I don’t like crowds but I had come too far to turn back. I trundled on. Like other woodworking events, the attendees are closer to Medicare than college. Trundling is an appropriate description for how we all moved.

Arriving at the Cow Palace, the vendor area seems about the same size as the vendor area at Woodworking In America, my only frame of reference for woodworking shows. The area was the same but the vendor mix was different. Lee Valley/Veritas represented the high-end of the hand tool world. No Lie-Nielsen or Scott Meeks Woodworks or Bad Axe Toolworks or Vesper Tools. Or Stumpy Nubs Woodworking!? Or Lost Arts Press.

There were more local clubs and flea market tool vendors. Oddly there were people selling kitchen and bath remodels, gutter guards, basement waterproofing and food services.

There were things I never saw at WIA like Wood Magazine and Fine Woodworking Magazine. I think I have only seen Popular Woodworking at WIA. Matt, Mike, something to think about.

Also there were the good people from 360 Woodworking. They were there giving instructional seminars (free) and promoting their site and memberships there of. All people giving free seminars were there educating and promoting their company. This might explain why this show was $10 and WIA is over $400.

360 Woodworking’s sessions were all about building a simple wall mounted cabinet one hour at a time. 45 minutes at a time if you back out self-promotion. Here are the boys men at work:

Chuck Bender and Glen Huey of 360 Woodworking. Chuck is the smart one and Glen is the good looking one.

Chuck Bender and Glen Huey of 360 Woodworking. Chuck is the smart one. Glen is the good looking one. I think.

They have some unique approaches to common woodworking tasks. Here is Chuck with an improvised router table:

A board screwed to a Porter Cable 690 clamped in a vise. I don't know if he is using a fixed or plunge base.

A board screwed to a Porter Cable 690 router clamped in a vise. I don’t know if he is using a fixed or plunge base.

The image is a bit fuzzy due to me using the digital zoom on my iPhone.

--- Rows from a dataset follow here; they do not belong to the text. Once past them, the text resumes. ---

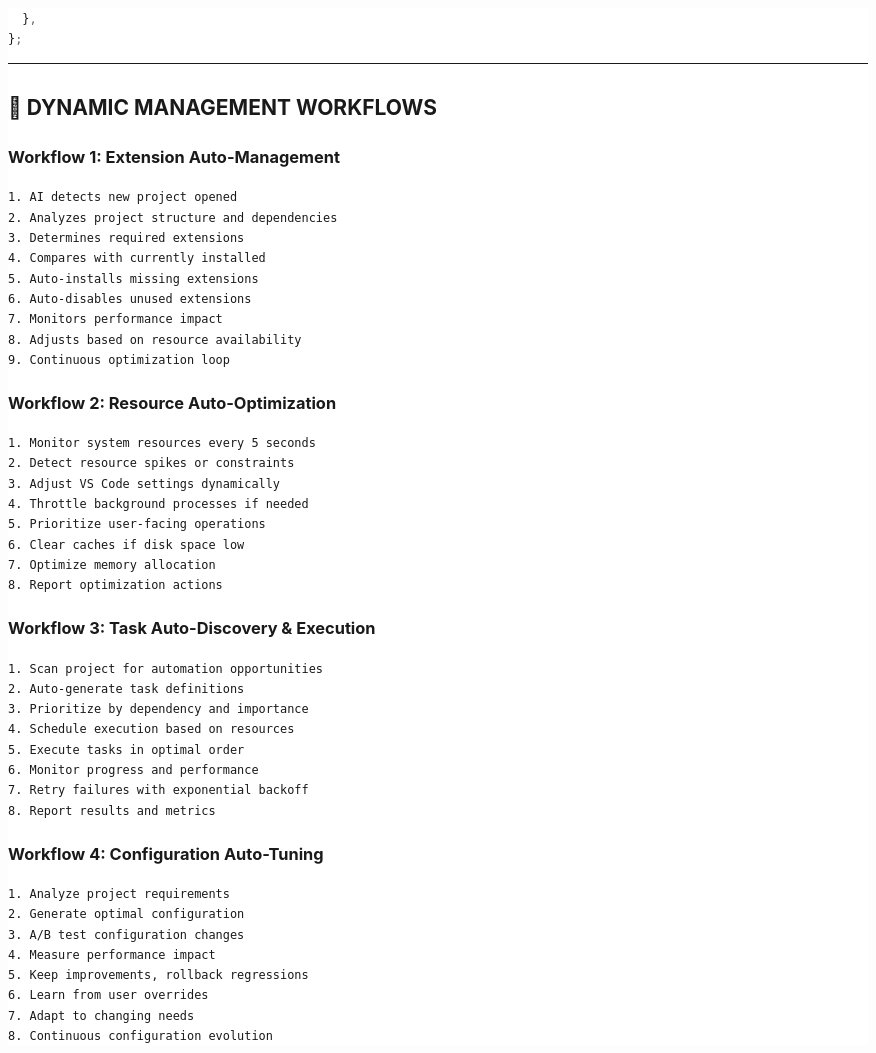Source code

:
 ```javascript
  },
};
```

---

## 🔄 DYNAMIC MANAGEMENT WORKFLOWS

### Workflow 1: Extension Auto-Management

```
1. AI detects new project opened
2. Analyzes project structure and dependencies
3. Determines required extensions
4. Compares with currently installed
5. Auto-installs missing extensions
6. Auto-disables unused extensions
7. Monitors performance impact
8. Adjusts based on resource availability
9. Continuous optimization loop
```

### Workflow 2: Resource Auto-Optimization

```
1. Monitor system resources every 5 seconds
2. Detect resource spikes or constraints
3. Adjust VS Code settings dynamically
4. Throttle background processes if needed
5. Prioritize user-facing operations
6. Clear caches if disk space low
7. Optimize memory allocation
8. Report optimization actions
```

### Workflow 3: Task Auto-Discovery & Execution

```
1. Scan project for automation opportunities
2. Auto-generate task definitions
3. Prioritize by dependency and importance
4. Schedule execution based on resources
5. Execute tasks in optimal order
6. Monitor progress and performance
7. Retry failures with exponential backoff
8. Report results and metrics
```

### Workflow 4: Configuration Auto-Tuning

```
1. Analyze project requirements
2. Generate optimal configuration
3. A/B test configuration changes
4. Measure performance impact
5. Keep improvements, rollback regressions
6. Learn from user overrides
7. Adapt to changing needs
8. Continuous configuration evolution
```
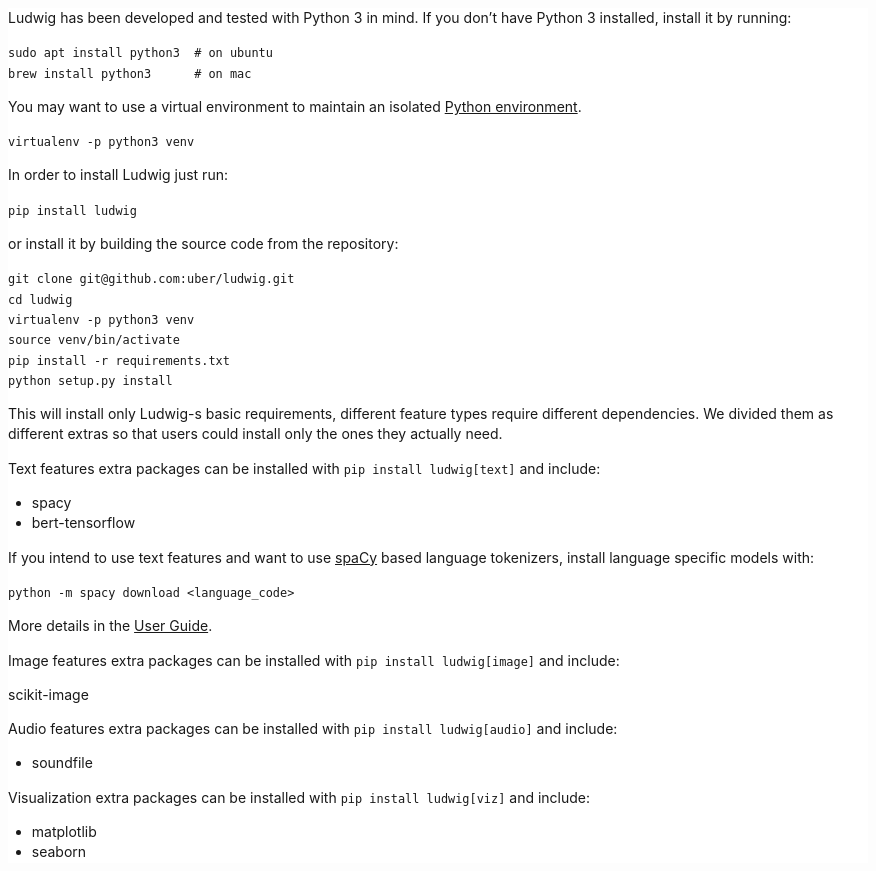 Ludwig has been developed and tested with Python 3 in mind.
If you don’t have Python 3 installed, install it by running:

```
sudo apt install python3  # on ubuntu
brew install python3      # on mac
```

You may want to use a virtual environment to maintain an isolated [Python environment](https://docs.python-guide.org/dev/virtualenvs/).

```
virtualenv -p python3 venv
```

In order to install Ludwig just run:

```
pip install ludwig
```

or install it by building the source code from the repository:

```
git clone git@github.com:uber/ludwig.git
cd ludwig
virtualenv -p python3 venv
source venv/bin/activate
pip install -r requirements.txt
python setup.py install
```

This will install only Ludwig-s basic requirements, different feature types require different dependencies.
We divided them as different extras so that users could install only the ones they actually need.

Text features extra packages can be installed with `pip install ludwig[text]` and include:

- spacy
- bert-tensorflow

If you intend to use text features and want to use [spaCy](http://spacy.io) based language tokenizers, install language specific models with:
```
python -m spacy download <language_code>
```
More details in the [User Guide](https://uber.github.io/ludwig/user_guide/#spacy-based-word-format-options).

Image features extra packages can be installed with `pip install ludwig[image]` and include:

scikit-image

Audio features extra packages can be installed with `pip install ludwig[audio]` and include:

- soundfile

Visualization extra packages can be installed with `pip install ludwig[viz]` and include:

- matplotlib
- seaborn
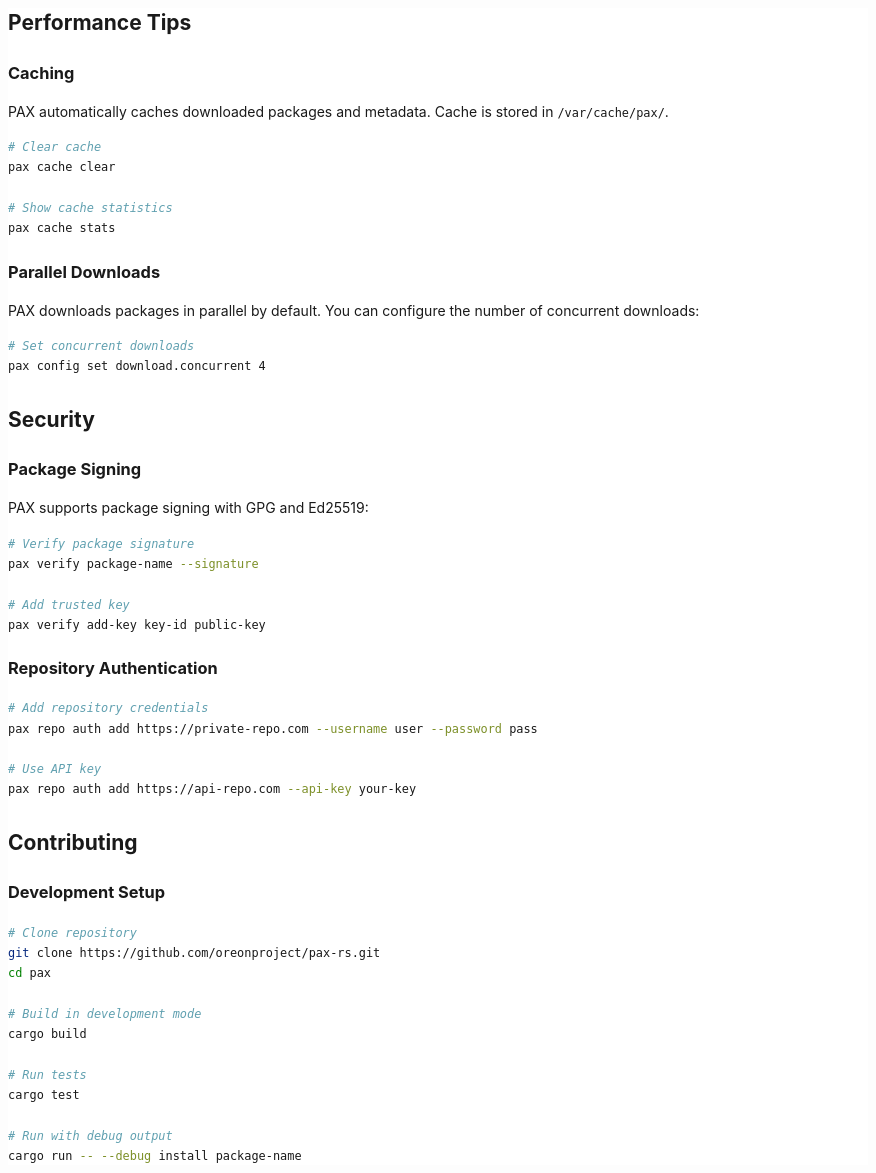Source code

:## Performance Tips

### Caching

PAX automatically caches downloaded packages and metadata. Cache is stored in `/var/cache/pax/`.

```bash
# Clear cache
pax cache clear

# Show cache statistics
pax cache stats
```

### Parallel Downloads

PAX downloads packages in parallel by default. You can configure the number of concurrent downloads:

```bash
# Set concurrent downloads
pax config set download.concurrent 4
```

## Security

### Package Signing

PAX supports package signing with GPG and Ed25519:

```bash
# Verify package signature
pax verify package-name --signature

# Add trusted key
pax verify add-key key-id public-key
```

### Repository Authentication

```bash
# Add repository credentials
pax repo auth add https://private-repo.com --username user --password pass

# Use API key
pax repo auth add https://api-repo.com --api-key your-key
```

## Contributing

### Development Setup

```bash
# Clone repository
git clone https://github.com/oreonproject/pax-rs.git
cd pax

# Build in development mode
cargo build

# Run tests
cargo test

# Run with debug output
cargo run -- --debug install package-name
```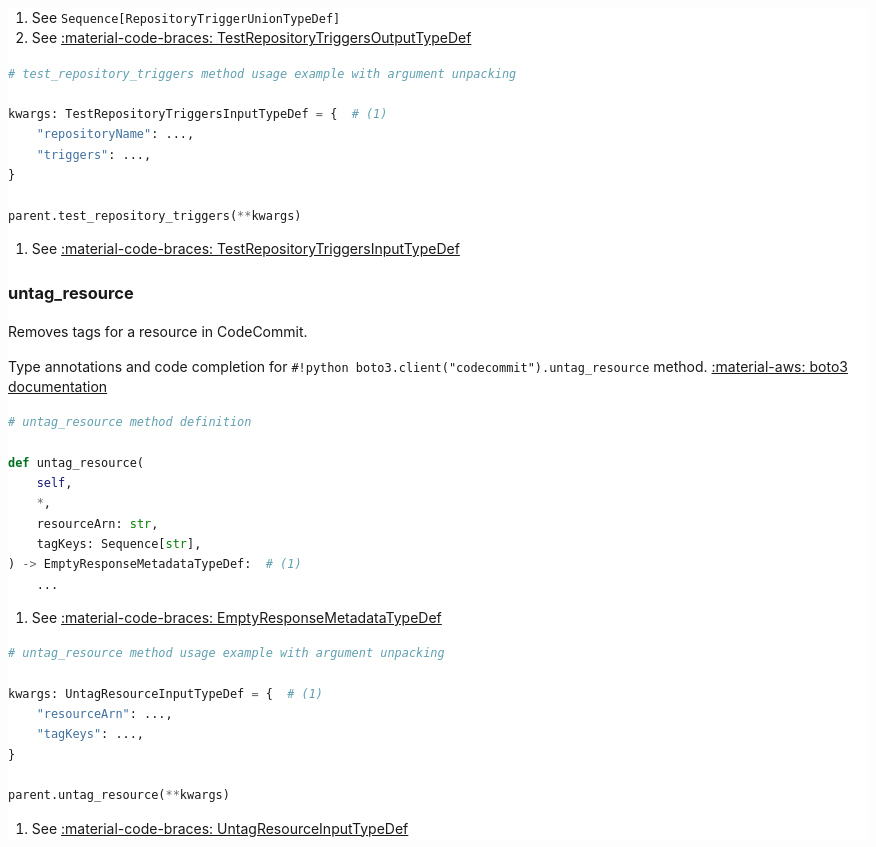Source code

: 1. See `Sequence[RepositoryTriggerUnionTypeDef]`
2. See [:material-code-braces: TestRepositoryTriggersOutputTypeDef](./type_defs.md#testrepositorytriggersoutputtypedef)


```python
# test_repository_triggers method usage example with argument unpacking

kwargs: TestRepositoryTriggersInputTypeDef = {  # (1)
    "repositoryName": ...,
    "triggers": ...,
}

parent.test_repository_triggers(**kwargs)
```

1. See [:material-code-braces: TestRepositoryTriggersInputTypeDef](./type_defs.md#testrepositorytriggersinputtypedef)

### untag\_resource

Removes tags for a resource in CodeCommit.

Type annotations and code completion for `#!python boto3.client("codecommit").untag_resource` method.
[:material-aws: boto3 documentation](https://boto3.amazonaws.com/v1/documentation/api/latest/reference/services/codecommit/client/untag_resource.html)

```python
# untag_resource method definition

def untag_resource(
    self,
    *,
    resourceArn: str,
    tagKeys: Sequence[str],
) -> EmptyResponseMetadataTypeDef:  # (1)
    ...
```

1. See [:material-code-braces: EmptyResponseMetadataTypeDef](./type_defs.md#emptyresponsemetadatatypedef)


```python
# untag_resource method usage example with argument unpacking

kwargs: UntagResourceInputTypeDef = {  # (1)
    "resourceArn": ...,
    "tagKeys": ...,
}

parent.untag_resource(**kwargs)
```

1. See [:material-code-braces: UntagResourceInputTypeDef](./type_defs.md#untagresourceinputtypedef)
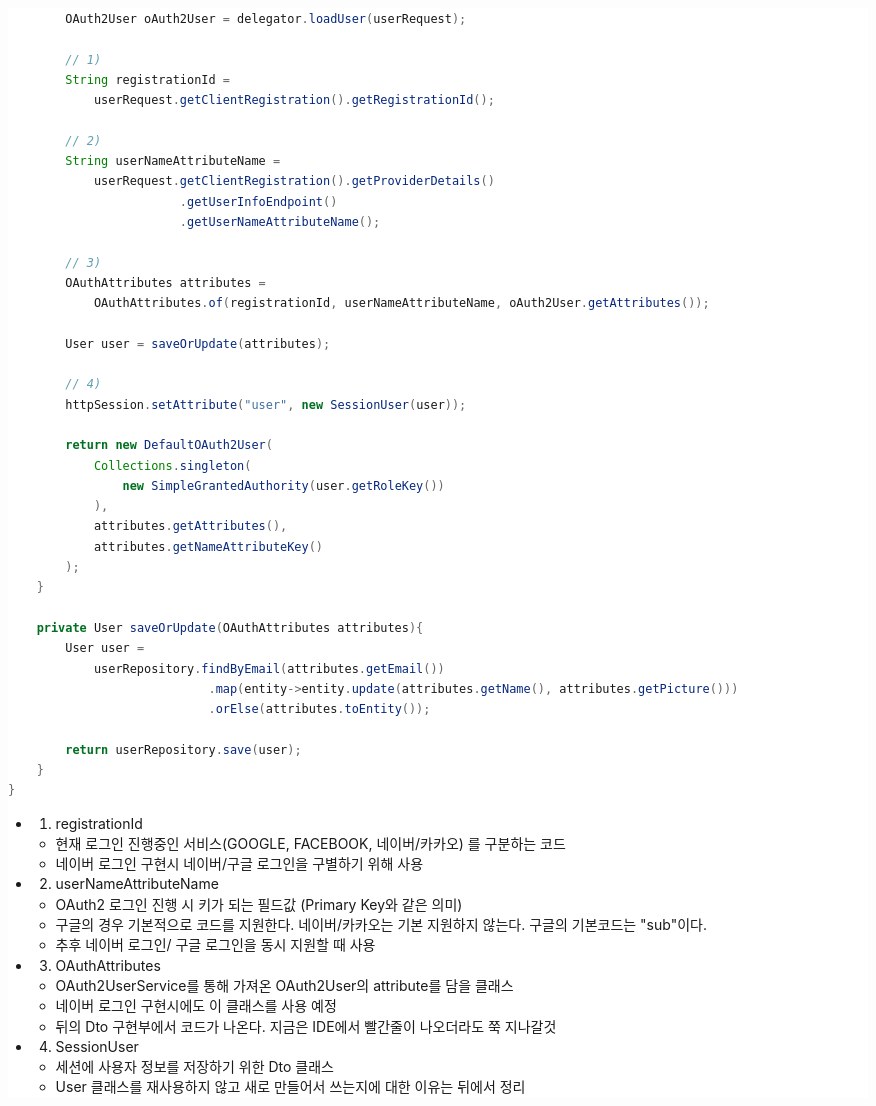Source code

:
 ```java
		OAuth2User oAuth2User = delegator.loadUser(userRequest);

		// 1)
		String registrationId =
			userRequest.getClientRegistration().getRegistrationId();

		// 2)
		String userNameAttributeName =
			userRequest.getClientRegistration().getProviderDetails()
						.getUserInfoEndpoint()
						.getUserNameAttributeName();

		// 3)
		OAuthAttributes attributes =
			OAuthAttributes.of(registrationId, userNameAttributeName, oAuth2User.getAttributes());

		User user = saveOrUpdate(attributes);

		// 4)
		httpSession.setAttribute("user", new SessionUser(user));

		return new DefaultOAuth2User(
			Collections.singleton(
				new SimpleGrantedAuthority(user.getRoleKey())
			),
			attributes.getAttributes(),
			attributes.getNameAttributeKey()
		);
	}

	private User saveOrUpdate(OAuthAttributes attributes){
		User user =
			userRepository.findByEmail(attributes.getEmail())
							.map(entity->entity.update(attributes.getName(), attributes.getPicture()))
							.orElse(attributes.toEntity());

		return userRepository.save(user);
	}
}
```



- 1) registrationId
  - 현재 로그인 진행중인 서비스(GOOGLE, FACEBOOK, 네이버/카카오) 를 구분하는 코드  
  - 네이버 로그인 구현시 네이버/구글 로그인을 구별하기 위해 사용
- 2) userNameAttributeName
  - OAuth2 로그인 진행 시 키가 되는 필드값 (Primary Key와 같은 의미)
  - 구글의 경우 기본적으로 코드를 지원한다. 네이버/카카오는 기본 지원하지 않는다. 구글의 기본코드는 "sub"이다.  
  - 추후 네이버 로그인/ 구글 로그인을 동시 지원할 때 사용
- 3) OAuthAttributes
  - OAuth2UserService를 통해 가져온 OAuth2User의 attribute를 담을 클래스
  - 네이버 로그인 구현시에도 이 클래스를 사용 예정
  - 뒤의 Dto 구현부에서 코드가 나온다. 지금은 IDE에서 빨간줄이 나오더라도 쭉 지나갈것
- 4) SessionUser
  - 세션에 사용자 정보를 저장하기 위한 Dto 클래스
  - User 클래스를 재사용하지 않고 새로 만들어서 쓰는지에 대한 이유는 뒤에서 정리
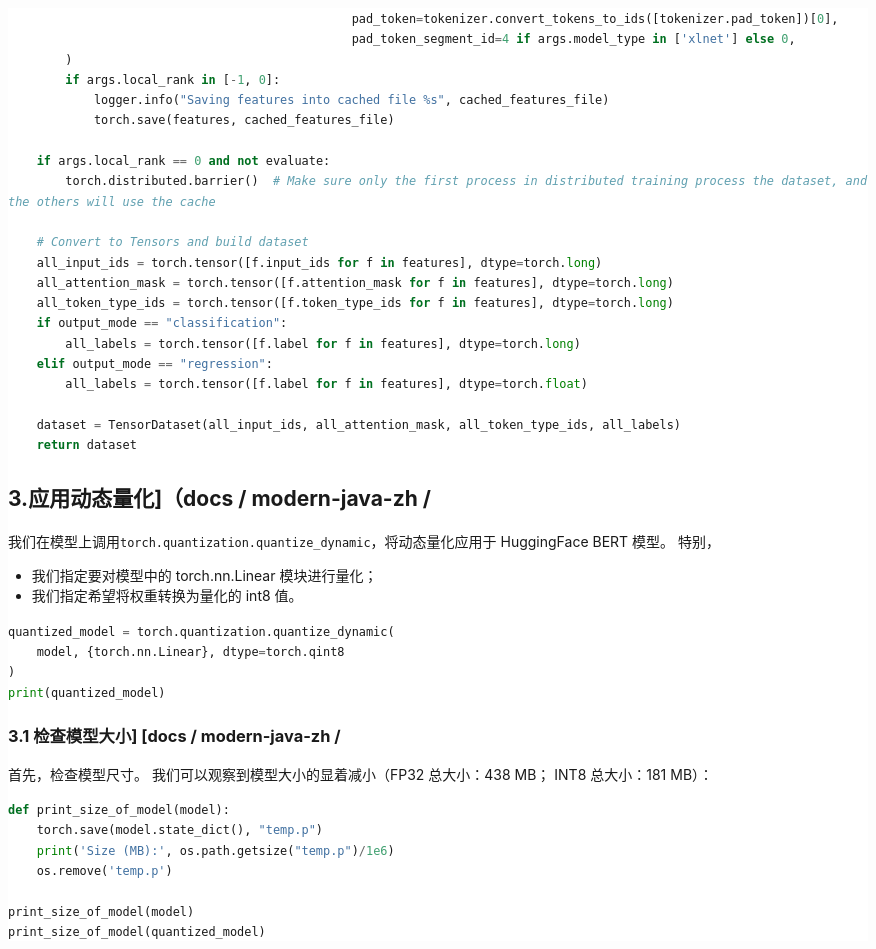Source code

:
 ```py
                                                pad_token=tokenizer.convert_tokens_to_ids([tokenizer.pad_token])[0],
                                                pad_token_segment_id=4 if args.model_type in ['xlnet'] else 0,
        )
        if args.local_rank in [-1, 0]:
            logger.info("Saving features into cached file %s", cached_features_file)
            torch.save(features, cached_features_file)

    if args.local_rank == 0 and not evaluate:
        torch.distributed.barrier()  # Make sure only the first process in distributed training process the dataset, and the others will use the cache

    # Convert to Tensors and build dataset
    all_input_ids = torch.tensor([f.input_ids for f in features], dtype=torch.long)
    all_attention_mask = torch.tensor([f.attention_mask for f in features], dtype=torch.long)
    all_token_type_ids = torch.tensor([f.token_type_ids for f in features], dtype=torch.long)
    if output_mode == "classification":
        all_labels = torch.tensor([f.label for f in features], dtype=torch.long)
    elif output_mode == "regression":
        all_labels = torch.tensor([f.label for f in features], dtype=torch.float)

    dataset = TensorDataset(all_input_ids, all_attention_mask, all_token_type_ids, all_labels)
    return dataset

```

## 3.应用动态量化]（docs / modern-java-zh /

我们在模型上调用`torch.quantization.quantize_dynamic`，将动态量化应用于 HuggingFace BERT 模型。 特别，

*   我们指定要对模型中的 torch.nn.Linear 模块进行量化；
*   我们指定希望将权重转换为量化的 int8 值。

```py
quantized_model = torch.quantization.quantize_dynamic(
    model, {torch.nn.Linear}, dtype=torch.qint8
)
print(quantized_model)

```

### 3.1 检查模型大小] [docs / modern-java-zh /

首先，检查模型尺寸。 我们可以观察到模型大小的显着减小（FP32 总大小：438 MB； INT8 总大小：181 MB）：

```py
def print_size_of_model(model):
    torch.save(model.state_dict(), "temp.p")
    print('Size (MB):', os.path.getsize("temp.p")/1e6)
    os.remove('temp.p')

print_size_of_model(model)
print_size_of_model(quantized_model)

```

I didn’t want to get too close.

The 690 has two flat spot on the shell that house the motor’s brushes. This is how he clamps it in the vise.

The 690. I really want a Festool 1400 but my 690 won't die.

The PC 690. I really want a Festool 1400 but my 690 just won’t die.

Only vaguely troubling artifact of The Show was Miss Makita, an attractive woman in a midriff revealing shirt. There is also a Señorita Makita who must have been revealing her midriff elsewhere. Collectively, they are referred to as the Makita Girls.

How retro…

I was curious to see who responds to this type of display, so I stood there for a few hours to observe. Not true. With my ADD, anything over 5 minutes would be impossible to believe. The few times I did walk by, the only people I saw leering were two male vendors from an adjacent booth. Either we have evolved beyond it or we are better at leering covertly.

If The Woodworking Show comes to a Cow Palace near you, you should go. I you have $400 and some free time in September, go to Woodworking In America. All the cool geezers do.